My memories of this place are of an endless series of what seemed like psychological and arbitrary games in order to get through and visit people inside: of wire cages, in succession, where you could wait in isolation, for up to half an hour each; of being frisked and stamped with a smiley face in UV ink on your hand as if entering a night-club. The guards ask “how are you today?” as if they’re just cashiers at a supermarket. One day I lose it and break down while waiting in the final cage so that when I emerge I say “I’m waiting to speak to a man who has sewn his own mouth shut. How do you think I feel?” I am not given approval to visit that day.

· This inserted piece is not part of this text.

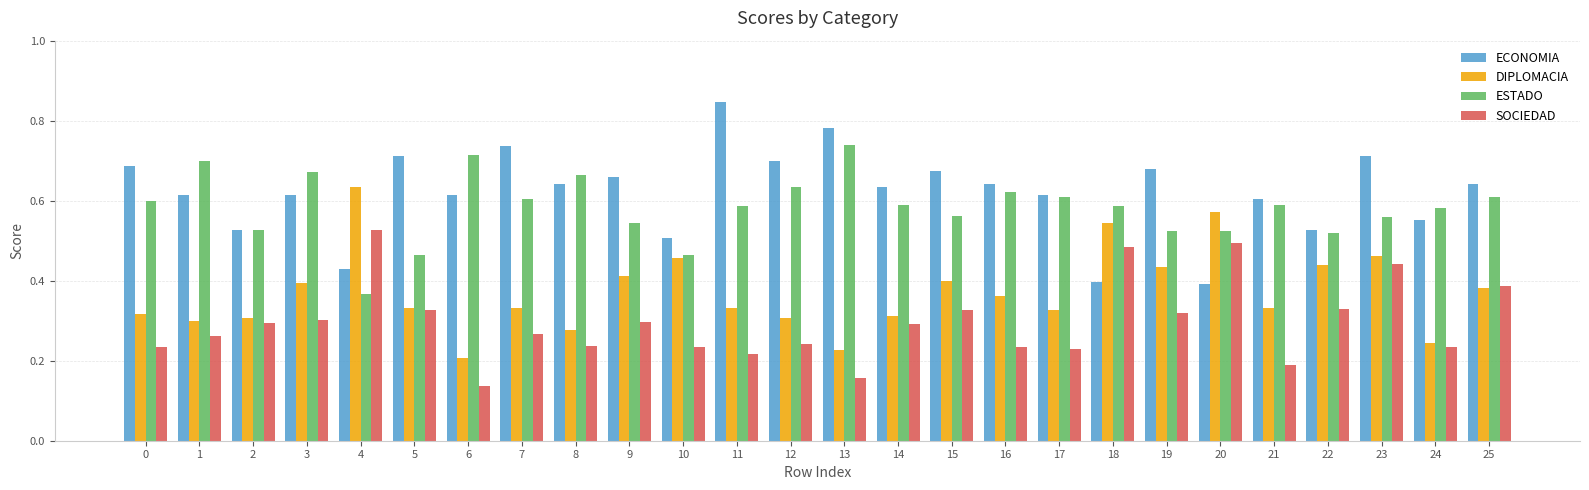

True or false: DIPLOMACIA has a value of 0.5 at 18.

True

Outside, we meet with the family again, more rice and tea. The two twins, in matching Kmart outfits, love to run up and down a large, rusting pipe; the daughter helps her mother with translation and food; the second oldest, Akhmed, fidgets nervously on his own. Then there is the youngest. There are so many memories I have of this time and place. They remind me constantly of the urgency for justice. But of all the memories, there is one, so visceral, that comes to me from nowhere. I’m standing by the sea, or in a beautiful patch of forest, lost in quiet contemplation on a plane looking down on the clouds: and there he is, the youngest of the family. I feel it in my whole body, what it felt like to cuddle and hold that youngest child.
He was two or three, still in nappies. He didn’t really speak, yet he should have been able to at his age. When he cried, tears rolled down his face, and he grimaced, but he did not cry with sound. He seemed never to laugh also, and never to fuss. We took turns to hold him, and, transferred from his mother to sister, to one of us, he didn’t ever protest like other children might. In my arms, he didn’t, like other children, wriggle around. He lay still, cradled, attaching to me like a baby possum or a koala. He seemed distant, worrying. He was, it seemed, traumatized.

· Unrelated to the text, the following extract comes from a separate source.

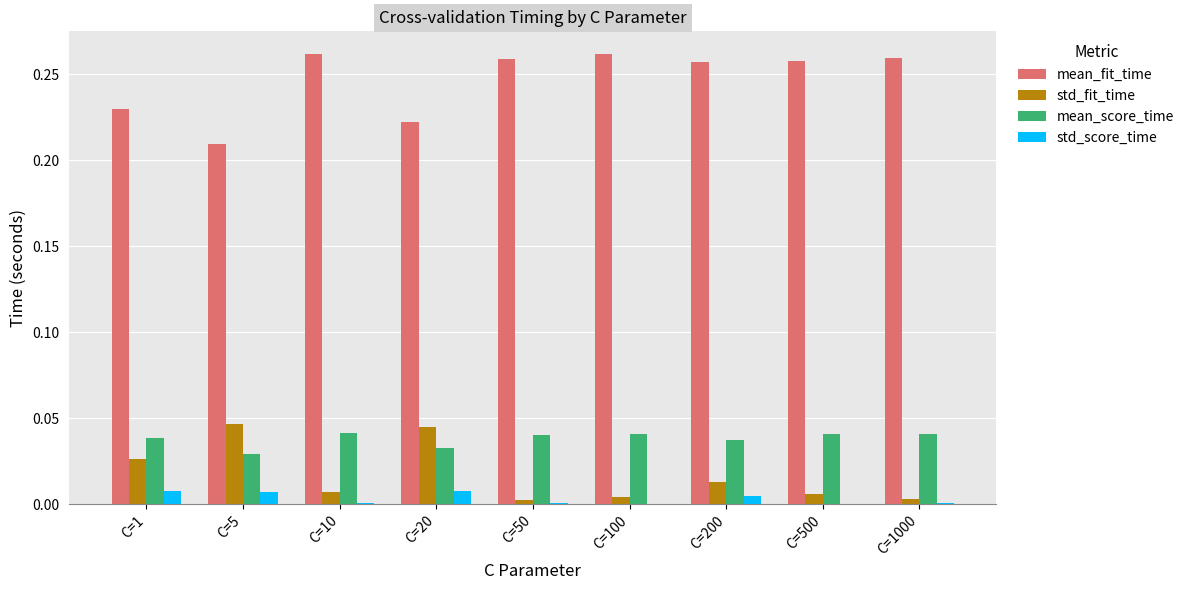

The value of std_score_time at C=100 is 0.0. True or false?

True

He was also very cuddly. I have no other word for it. I couldn’t do anything to get through to him, it seemed, I could not win the war against the senseless violence of such a system, but I could hold him and cuddle him. Through all the anger and grief and rallying in the streets, I remember this. It’s this embodied aspect of social movements and social justice that I wish to remind us of. It is what I love about the recent Occupy movement with the sharing of food, the “occupying” of space together, the exchange of skills and ideas, the shaking or holding of hands, of walking and singing together in protest.
It is an effective move by the Australian government to now “process” refugees and asylum seekers fleeing political persecution and economic apartheid “offshore.” With no danger of contamination, no chance for interaction, for touch, Australians meet only with such people through their television screens. It seems to me so primal, this embrace, that I wonder if a war couldn’t be won with one. In that cuddle I remember that all life wants to flourish, all life started in its youth, vulnerable, unknowing, the world before them, with someone, somewhere who held them, and hoped the best for them.

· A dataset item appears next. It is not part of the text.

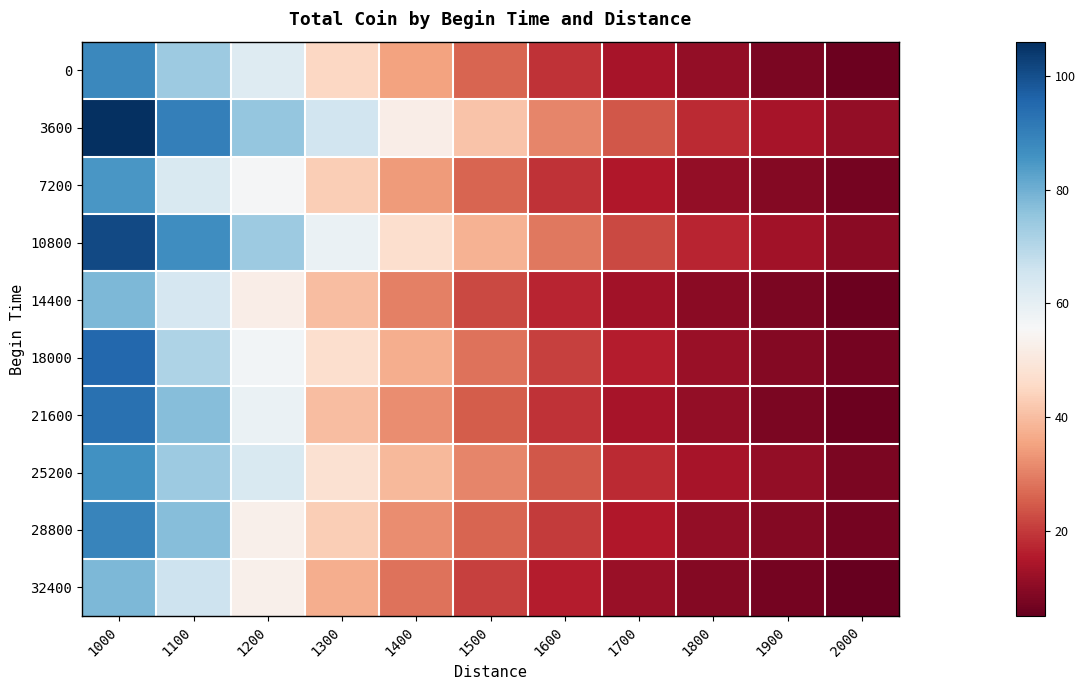

At which category is the sum across all series the highest?

1000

I wonder where he is now, little Fahran. He would be a teenager, if alive — and I hope with all my heart that he is — and I hope he is alright. I wonder if somewhere he has a memory of being held with all the hope and love for him and his life ahead.
—Cybèle McNeil is a cultural anthropologist and playwright. Her anthropological work has taken her to remote northern Australia and northern Thailand to research rock-art traditions. In her writing she is committed to exploring issues of social and environmental justice.